Rusya-Ukrayna Savaşı
Geçtiğimiz günlerde Ukrayna, Vladimir Putin tarafından mart ayında Rus Donanması Komutan Yardımcılığı görevine getirilen Tümgeneral Mihail Gudkov'un öldürüldüğünü açıklamıştı. Bir süre sonra Rus kaynakları da bu bilgiyi doğruladı. Savaşın başından beri öldürülen en yüksek rütbeli Rus askerlerden biri oldu. Kiev yönetimi ise bu durum karşısında sessizliğini korudu desek ne kadar doğru olur, bilmiyorum. Henüz bir açıklama yapmasalar da 4 Temmuz gecesi en büyük ifadeyi oluşturabilir.
4 Temmuz gecesi Rusya, Ukrayna'ya şimdiye kadarki en büyük hava saldırısını düzenledi. Bu saldırıda 550 insansız hava aracı ve çok sayıda füze kullandı. Kiev’de 6 ilçenin vurulduğu biliniyor. Tren altyapısı ise büyük zarar gördü.
Savaşın artık durulmasını beklerken işlerin bu şekilde tekrar şiddetlenmesi, ne kadar garip gelse de tahmin edilebilir. Hepimiz meşhur Trump-Zelenski konuşmasını hatırlıyoruz. Trump’ın Zelenski’ye karşı ifadeleri bundan 100 sene sonra da konuşulmaya devam edecektir. Savaşın başından beri Amerika’nın mazlum gördüğü Ukrayna’ya destek olduğu düşünülebilir. Ancak Trump yönetimi o konuşmayla beraber işlerin nasıl değiştiğini bizlere açıklıyor.

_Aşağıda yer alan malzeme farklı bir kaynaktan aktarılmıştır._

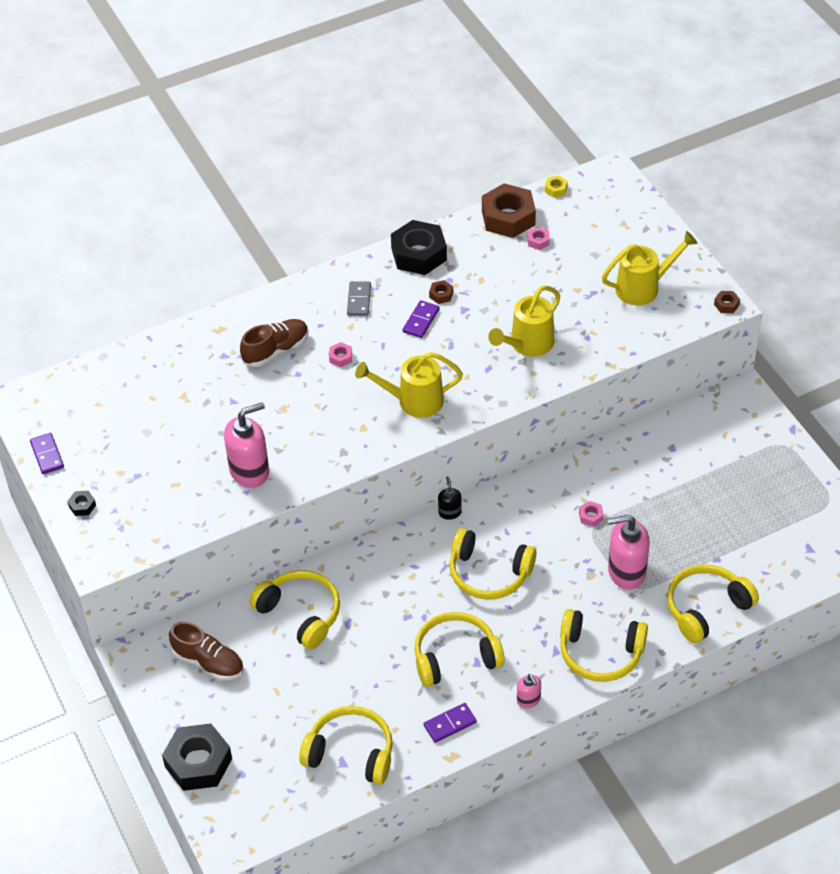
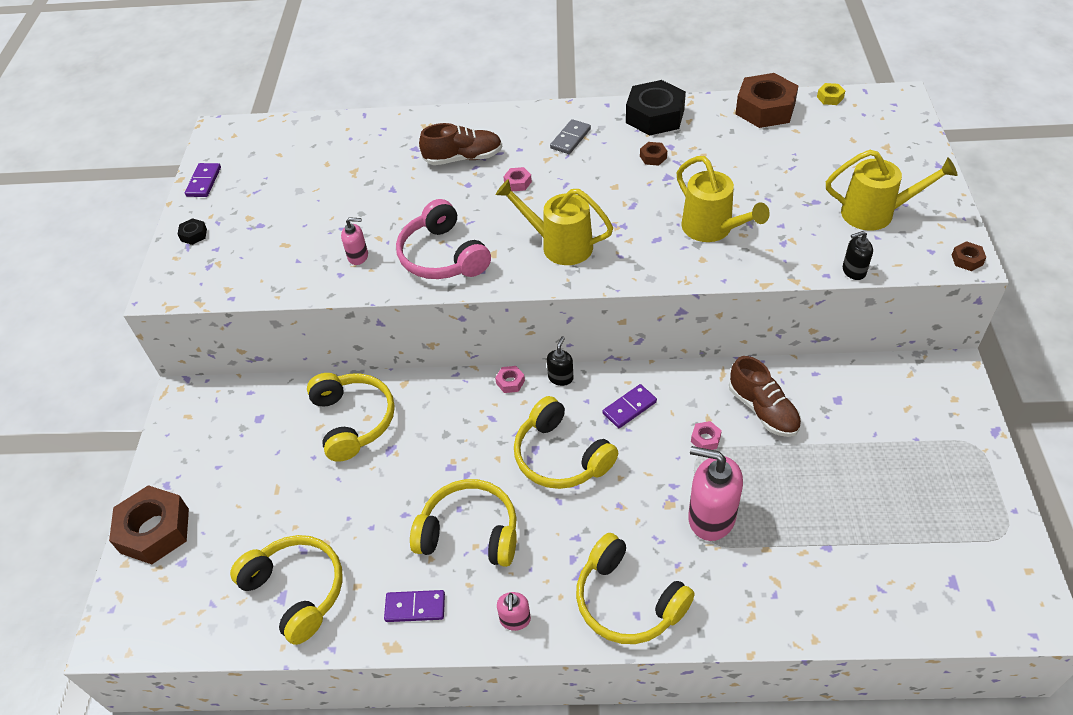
camera: 30 degrees right, 0 degrees up
(198, 763) = (155, 530): black nut -> brown nut
(208, 662) = (240, 432): brown shoe -> brown shoe (763, 410)
(249, 471) = (358, 256): pink soap dispenser -> pink soap dispenser, size x0.51
(322, 445) = (443, 256): none -> pink headphones
(421, 321) = (617, 174): purple domino -> purple domino (629, 408)
(527, 345) = (712, 229): yellow watering can -> yellow watering can turned 105 degrees counterclockwise
(538, 241) = (783, 138): pink nut -> pink nut (510, 382)
(651, 343) = (853, 271): none -> black soap dispenser
(706, 608) = (784, 602): yellow headphones -> none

Belki de o konuşma yapılmasaydı savaşın geçtiğimiz haftalarda sonuçlandığını dahi görebilirdik. Bugün ise görebildiğimiz tek şey ABD’nin Ukrayna’ya olan bazı silah sevkiyatlarını durdurma kararı. Neticede siyaset bu. İşler bir anda değişebiliyor. Bu karar sonrası Ukrayna ise yüksek teknoloji içeren ABD silahlarının yerinin doldurulamayacağının farkında. Kendi iç savunma sanayisini kurmak artık hayati bir önem taşıyor.
Gündemi sıkı bir şekilde takip eden Ruslar ise bu olayların ardından, savaşın başından bu zamana kadar geçen süredeki en büyük hava saldırısını düzenledi. Ukrayna’nın elinde ABD kozu kalmadı. Gözler ise Avrupa’ya döndü. Avrupa'nın sürece nasıl ve ne kadar dâhil olacağını kestirmek ise biraz zor.
Diğer bir tarafta İsrail-İran gerginliğine ABD’nin müdahalesine rağmen Rusya’dan bir ses çıkmamıştı. Bölgede İran’ın güçlü bir müttefiki olan Rusya’nın ses çıkarmamasını bir önceki yazılarımda “o masadan değil de başka masadan kart almış gibi görünüyor” diye belirtmiştim. Bugün kendi bölgesindeki üstünlüğünü düşünürsek ve ABD’nin bu üstünlüğe karşı bir sözü olmadığını hesap edersek olayları biraz daha anlamlandırabiliriz.